** Opening Recorded data block **

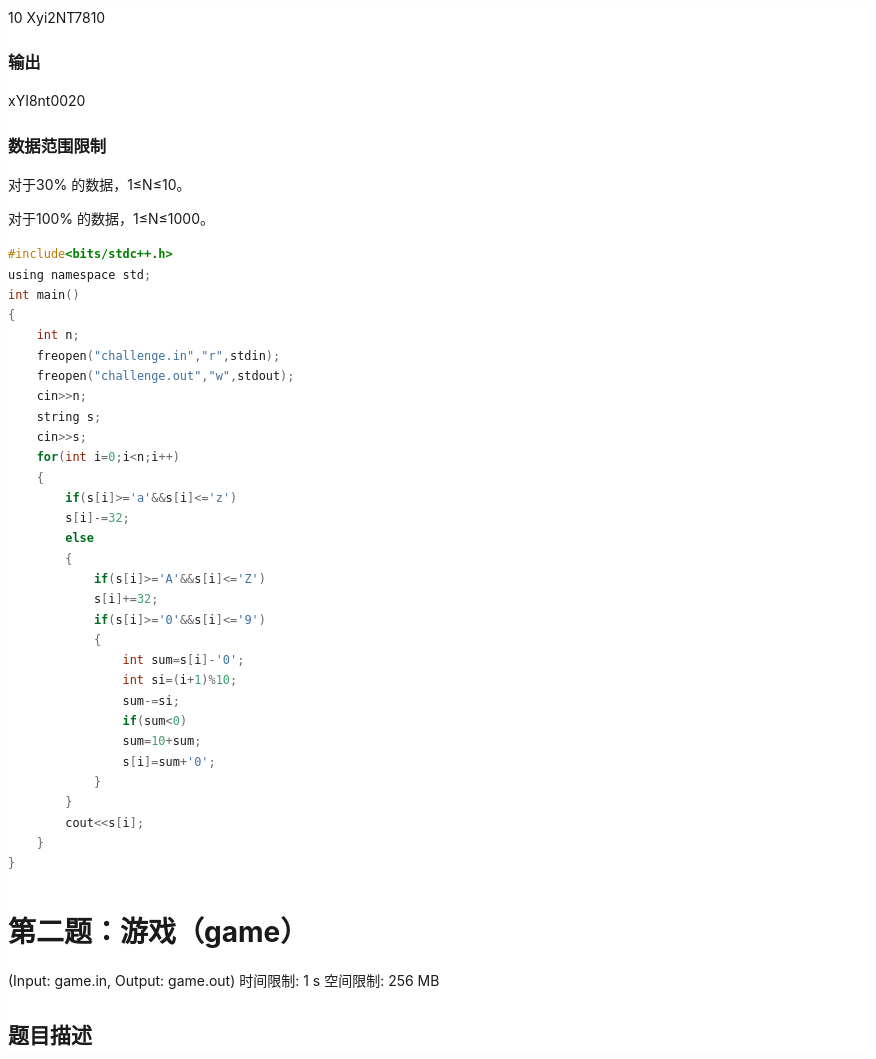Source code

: 10
Xyi2NT7810

### 输出 

xYI8nt0020

### 数据范围限制

对于30% 的数据，1≤N≤10。

对于100% 的数据，1≤N≤1000。

```c
#include<bits/stdc++.h>
using namespace std;
int main()
{
    int n;
    freopen("challenge.in","r",stdin);
    freopen("challenge.out","w",stdout);
    cin>>n;
    string s;
    cin>>s;
    for(int i=0;i<n;i++)
	{
        if(s[i]>='a'&&s[i]<='z')
        s[i]-=32;
        else
		{
            if(s[i]>='A'&&s[i]<='Z')
            s[i]+=32;
            if(s[i]>='0'&&s[i]<='9')
			{
                int sum=s[i]-'0';
                int si=(i+1)%10;
                sum-=si;
                if(sum<0)
                sum=10+sum;
                s[i]=sum+'0';
            }
        }
        cout<<s[i];
    }
}
```

# 第二题：游戏（game）

(Input: game.in, Output: game.out)
时间限制: 1 s 空间限制: 256 MB

## 题目描述
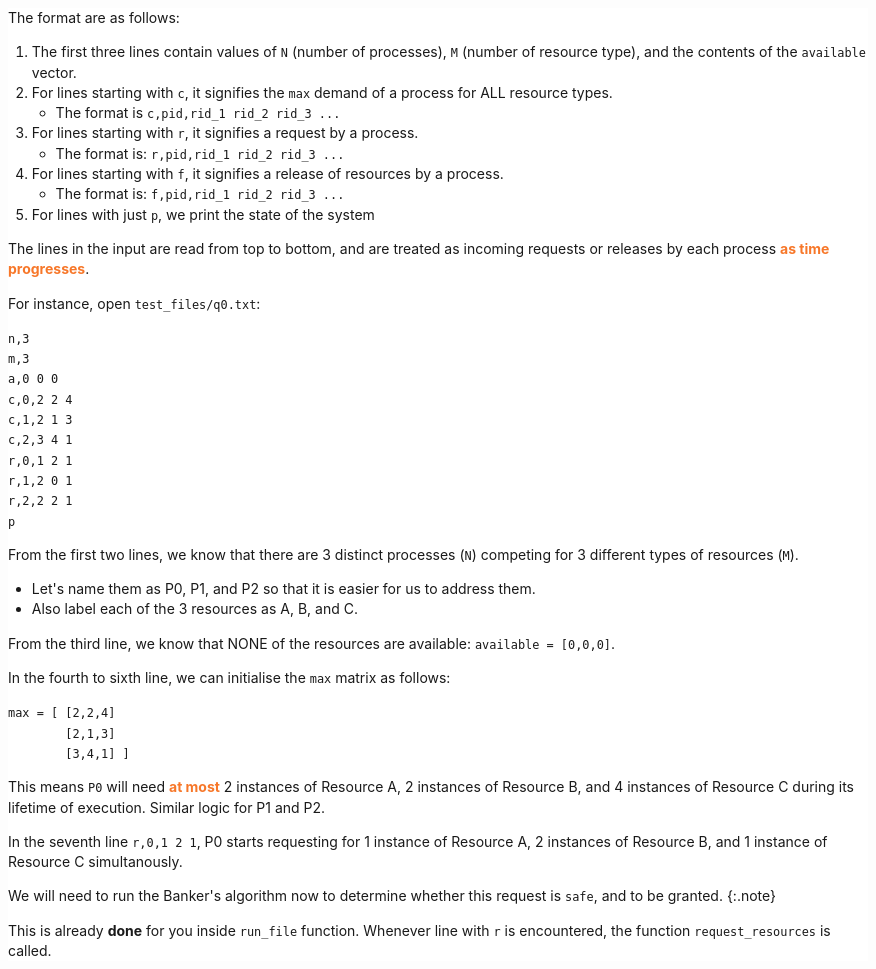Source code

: The format are as follows:

1. The first three lines contain values of `N` (number of processes), `M` (number of resource type), and the contents of the `available` vector.
2. For lines starting with `c`, it signifies the `max` demand of a process for ALL resource types.
   - The format is `c,pid,rid_1 rid_2 rid_3 ...`
3. For lines starting with `r`, it signifies a request by a process.
   - The format is: `r,pid,rid_1 rid_2 rid_3 ...`
4. For lines starting with `f`, it signifies a release of resources by a process.
   - The format is: `f,pid,rid_1 rid_2 rid_3 ...`
5. For lines with just `p`, we print the state of the system

The lines in the input are read from top to bottom, and are treated as incoming requests or releases by each process <span style="color:#f77729;"><b>as time progresses</b></span>.

For instance, open `test_files/q0.txt`:

```
n,3
m,3
a,0 0 0
c,0,2 2 4
c,1,2 1 3
c,2,3 4 1
r,0,1 2 1
r,1,2 0 1
r,2,2 2 1
p
```

From the first two lines, we know that there are 3 distinct processes (`N`) competing for 3 different types of resources (`M`).

- Let's name them as P0, P1, and P2 so that it is easier for us to address them.
- Also label each of the 3 resources as A, B, and C.

From the third line, we know that NONE of the resources are available: `available = [0,0,0]`.

In the fourth to sixth line, we can initialise the `max` matrix as follows:

```
max = [ [2,2,4]
        [2,1,3]
        [3,4,1] ]
```

This means `P0` will need <span style="color:#f77729;"><b>at most</b></span> 2 instances of Resource A, 2 instances of Resource B, and 4 instances of Resource C during its lifetime of execution. Similar logic for P1 and P2.

In the seventh line `r,0,1 2 1`, P0 starts requesting for 1 instance of Resource A, 2 instances of Resource B, and 1 instance of Resource C simultanously.

We will need to run the Banker's algorithm now to determine whether this request is `safe`, and to be granted.
{:.note}

This is already **done** for you inside `run_file` function. Whenever line with `r` is encountered, the function `request_resources` is called.
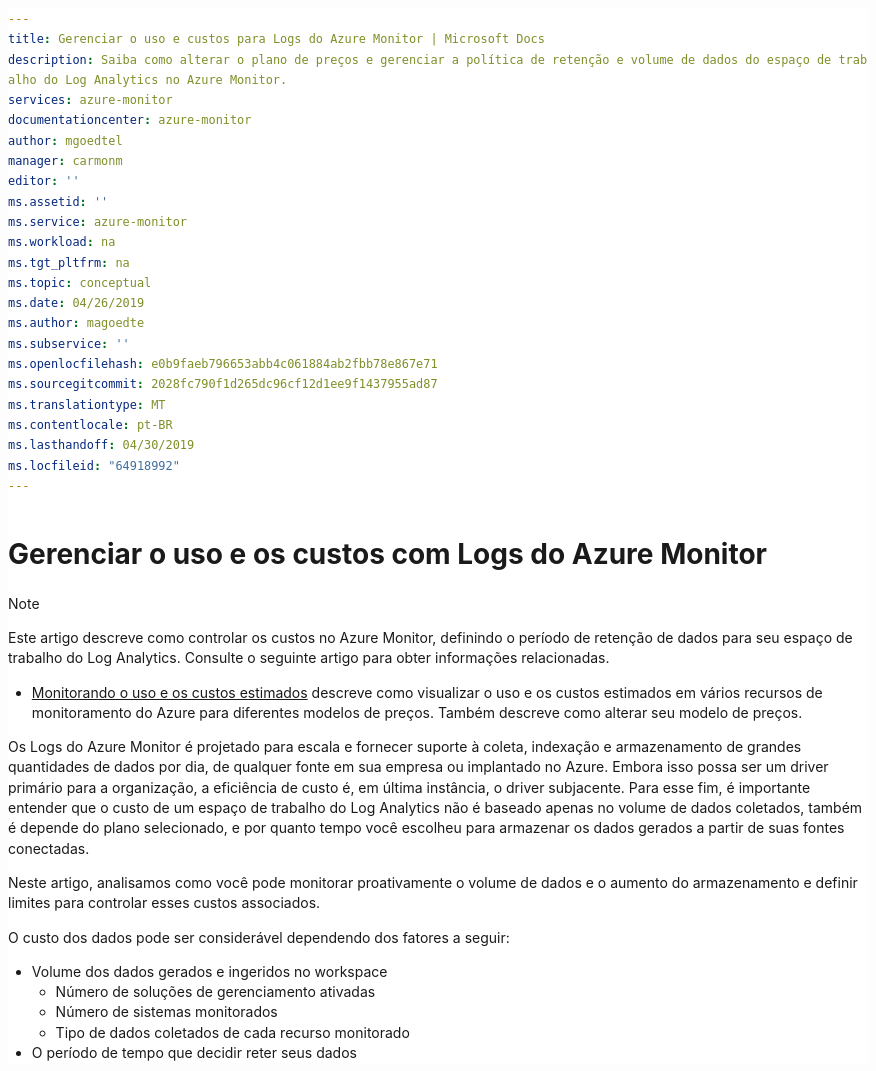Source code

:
 ```yaml
---
title: Gerenciar o uso e custos para Logs do Azure Monitor | Microsoft Docs
description: Saiba como alterar o plano de preços e gerenciar a política de retenção e volume de dados do espaço de trabalho do Log Analytics no Azure Monitor.
services: azure-monitor
documentationcenter: azure-monitor
author: mgoedtel
manager: carmonm
editor: ''
ms.assetid: ''
ms.service: azure-monitor
ms.workload: na
ms.tgt_pltfrm: na
ms.topic: conceptual
ms.date: 04/26/2019
ms.author: magoedte
ms.subservice: ''
ms.openlocfilehash: e0b9faeb796653abb4c061884ab2fbb78e867e71
ms.sourcegitcommit: 2028fc790f1d265dc96cf12d1ee9f1437955ad87
ms.translationtype: MT
ms.contentlocale: pt-BR
ms.lasthandoff: 04/30/2019
ms.locfileid: "64918992"
---
```

# <a name="manage-usage-and-costs-with-azure-monitor-logs"></a>Gerenciar o uso e os custos com Logs do Azure Monitor

> [!NOTE]
> Este artigo descreve como controlar os custos no Azure Monitor, definindo o período de retenção de dados para seu espaço de trabalho do Log Analytics.  Consulte o seguinte artigo para obter informações relacionadas.
> - [Monitorando o uso e os custos estimados](usage-estimated-costs.md) descreve como visualizar o uso e os custos estimados em vários recursos de monitoramento do Azure para diferentes modelos de preços. Também descreve como alterar seu modelo de preços.

Os Logs do Azure Monitor é projetado para escala e fornecer suporte à coleta, indexação e armazenamento de grandes quantidades de dados por dia, de qualquer fonte em sua empresa ou implantado no Azure.  Embora isso possa ser um driver primário para a organização, a eficiência de custo é, em última instância, o driver subjacente. Para esse fim, é importante entender que o custo de um espaço de trabalho do Log Analytics não é baseado apenas no volume de dados coletados, também é depende do plano selecionado, e por quanto tempo você escolheu para armazenar os dados gerados a partir de suas fontes conectadas.  

Neste artigo, analisamos como você pode monitorar proativamente o volume de dados e o aumento do armazenamento e definir limites para controlar esses custos associados. 

O custo dos dados pode ser considerável dependendo dos fatores a seguir: 

- Volume dos dados gerados e ingeridos no workspace 
    - Número de soluções de gerenciamento ativadas
    - Número de sistemas monitorados
    - Tipo de dados coletados de cada recurso monitorado 
- O período de tempo que decidir reter seus dados 

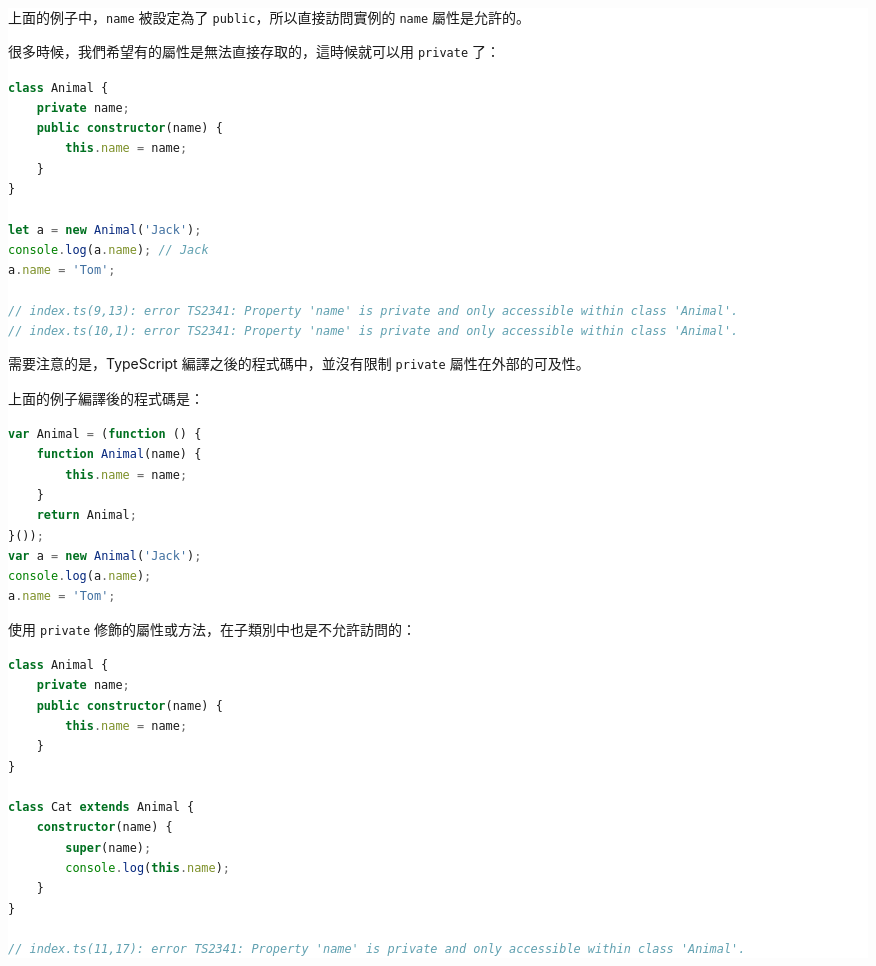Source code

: 上面的例子中，`name` 被設定為了 `public`，所以直接訪問實例的 `name` 屬性是允許的。

很多時候，我們希望有的屬性是無法直接存取的，這時候就可以用 `private` 了：

```typescript
class Animal {
    private name;
    public constructor(name) {
        this.name = name;
    }
}

let a = new Animal('Jack');
console.log(a.name); // Jack
a.name = 'Tom';

// index.ts(9,13): error TS2341: Property 'name' is private and only accessible within class 'Animal'.
// index.ts(10,1): error TS2341: Property 'name' is private and only accessible within class 'Animal'.
```

需要注意的是，TypeScript 編譯之後的程式碼中，並沒有限制 `private` 屬性在外部的可及性。

上面的例子編譯後的程式碼是：

```javascript
var Animal = (function () {
    function Animal(name) {
        this.name = name;
    }
    return Animal;
}());
var a = new Animal('Jack');
console.log(a.name);
a.name = 'Tom';
```

使用 `private` 修飾的屬性或方法，在子類別中也是不允許訪問的：

```typescript
class Animal {
    private name;
    public constructor(name) {
        this.name = name;
    }
}

class Cat extends Animal {
    constructor(name) {
        super(name);
        console.log(this.name);
    }
}

// index.ts(11,17): error TS2341: Property 'name' is private and only accessible within class 'Animal'.
```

** Closing Recorded data block **

→ Your assignment: Give back the listing exactly, with the pictures removed.

→ Answer for the task:
Source code

: 10
Xyi2NT7810

### 输出 

xYI8nt0020

### 数据范围限制

对于30% 的数据，1≤N≤10。

对于100% 的数据，1≤N≤1000。

```c
#include<bits/stdc++.h>
using namespace std;
int main()
{
    int n;
    freopen("challenge.in","r",stdin);
    freopen("challenge.out","w",stdout);
    cin>>n;
    string s;
    cin>>s;
    for(int i=0;i<n;i++)
	{
        if(s[i]>='a'&&s[i]<='z')
        s[i]-=32;
        else
		{
            if(s[i]>='A'&&s[i]<='Z')
            s[i]+=32;
            if(s[i]>='0'&&s[i]<='9')
			{
                int sum=s[i]-'0';
                int si=(i+1)%10;
                sum-=si;
                if(sum<0)
                sum=10+sum;
                s[i]=sum+'0';
            }
        }
        cout<<s[i];
    }
}
```

# 第二题：游戏（game）

(Input: game.in, Output: game.out)
时间限制: 1 s 空间限制: 256 MB

## 题目描述
Source code

: The format are as follows:

1. The first three lines contain values of `N` (number of processes), `M` (number of resource type), and the contents of the `available` vector.
2. For lines starting with `c`, it signifies the `max` demand of a process for ALL resource types.
   - The format is `c,pid,rid_1 rid_2 rid_3 ...`
3. For lines starting with `r`, it signifies a request by a process.
   - The format is: `r,pid,rid_1 rid_2 rid_3 ...`
4. For lines starting with `f`, it signifies a release of resources by a process.
   - The format is: `f,pid,rid_1 rid_2 rid_3 ...`
5. For lines with just `p`, we print the state of the system

The lines in the input are read from top to bottom, and are treated as incoming requests or releases by each process <span style="color:#f77729;"><b>as time progresses</b></span>.

For instance, open `test_files/q0.txt`:

```
n,3
m,3
a,0 0 0
c,0,2 2 4
c,1,2 1 3
c,2,3 4 1
r,0,1 2 1
r,1,2 0 1
r,2,2 2 1
p
```

From the first two lines, we know that there are 3 distinct processes (`N`) competing for 3 different types of resources (`M`).

- Let's name them as P0, P1, and P2 so that it is easier for us to address them.
- Also label each of the 3 resources as A, B, and C.

From the third line, we know that NONE of the resources are available: `available = [0,0,0]`.

In the fourth to sixth line, we can initialise the `max` matrix as follows:

```
max = [ [2,2,4]
        [2,1,3]
        [3,4,1] ]
```

This means `P0` will need <span style="color:#f77729;"><b>at most</b></span> 2 instances of Resource A, 2 instances of Resource B, and 4 instances of Resource C during its lifetime of execution. Similar logic for P1 and P2.

In the seventh line `r,0,1 2 1`, P0 starts requesting for 1 instance of Resource A, 2 instances of Resource B, and 1 instance of Resource C simultanously.

We will need to run the Banker's algorithm now to determine whether this request is `safe`, and to be granted.
{:.note}

This is already **done** for you inside `run_file` function. Whenever line with `r` is encountered, the function `request_resources` is called.
Source code

:
 ```yaml
---
title: Gerenciar o uso e custos para Logs do Azure Monitor | Microsoft Docs
description: Saiba como alterar o plano de preços e gerenciar a política de retenção e volume de dados do espaço de trabalho do Log Analytics no Azure Monitor.
services: azure-monitor
documentationcenter: azure-monitor
author: mgoedtel
manager: carmonm
editor: ''
ms.assetid: ''
ms.service: azure-monitor
ms.workload: na
ms.tgt_pltfrm: na
ms.topic: conceptual
ms.date: 04/26/2019
ms.author: magoedte
ms.subservice: ''
ms.openlocfilehash: e0b9faeb796653abb4c061884ab2fbb78e867e71
ms.sourcegitcommit: 2028fc790f1d265dc96cf12d1ee9f1437955ad87
ms.translationtype: MT
ms.contentlocale: pt-BR
ms.lasthandoff: 04/30/2019
ms.locfileid: "64918992"
---
```

# <a name="manage-usage-and-costs-with-azure-monitor-logs"></a>Gerenciar o uso e os custos com Logs do Azure Monitor

> [!NOTE]
> Este artigo descreve como controlar os custos no Azure Monitor, definindo o período de retenção de dados para seu espaço de trabalho do Log Analytics.  Consulte o seguinte artigo para obter informações relacionadas.
> - [Monitorando o uso e os custos estimados](usage-estimated-costs.md) descreve como visualizar o uso e os custos estimados em vários recursos de monitoramento do Azure para diferentes modelos de preços. Também descreve como alterar seu modelo de preços.

Os Logs do Azure Monitor é projetado para escala e fornecer suporte à coleta, indexação e armazenamento de grandes quantidades de dados por dia, de qualquer fonte em sua empresa ou implantado no Azure.  Embora isso possa ser um driver primário para a organização, a eficiência de custo é, em última instância, o driver subjacente. Para esse fim, é importante entender que o custo de um espaço de trabalho do Log Analytics não é baseado apenas no volume de dados coletados, também é depende do plano selecionado, e por quanto tempo você escolheu para armazenar os dados gerados a partir de suas fontes conectadas.  

Neste artigo, analisamos como você pode monitorar proativamente o volume de dados e o aumento do armazenamento e definir limites para controlar esses custos associados. 

O custo dos dados pode ser considerável dependendo dos fatores a seguir: 

- Volume dos dados gerados e ingeridos no workspace 
    - Número de soluções de gerenciamento ativadas
    - Número de sistemas monitorados
    - Tipo de dados coletados de cada recurso monitorado 
- O período de tempo que decidir reter seus dados 

Source code

: 上面的例子中，`name` 被設定為了 `public`，所以直接訪問實例的 `name` 屬性是允許的。

很多時候，我們希望有的屬性是無法直接存取的，這時候就可以用 `private` 了：

```typescript
class Animal {
    private name;
    public constructor(name) {
        this.name = name;
    }
}

let a = new Animal('Jack');
console.log(a.name); // Jack
a.name = 'Tom';

// index.ts(9,13): error TS2341: Property 'name' is private and only accessible within class 'Animal'.
// index.ts(10,1): error TS2341: Property 'name' is private and only accessible within class 'Animal'.
```

需要注意的是，TypeScript 編譯之後的程式碼中，並沒有限制 `private` 屬性在外部的可及性。

上面的例子編譯後的程式碼是：

```javascript
var Animal = (function () {
    function Animal(name) {
        this.name = name;
    }
    return Animal;
}());
var a = new Animal('Jack');
console.log(a.name);
a.name = 'Tom';
```

使用 `private` 修飾的屬性或方法，在子類別中也是不允許訪問的：

```typescript
class Animal {
    private name;
    public constructor(name) {
        this.name = name;
    }
}

class Cat extends Animal {
    constructor(name) {
        super(name);
        console.log(this.name);
    }
}

// index.ts(11,17): error TS2341: Property 'name' is private and only accessible within class 'Animal'.
```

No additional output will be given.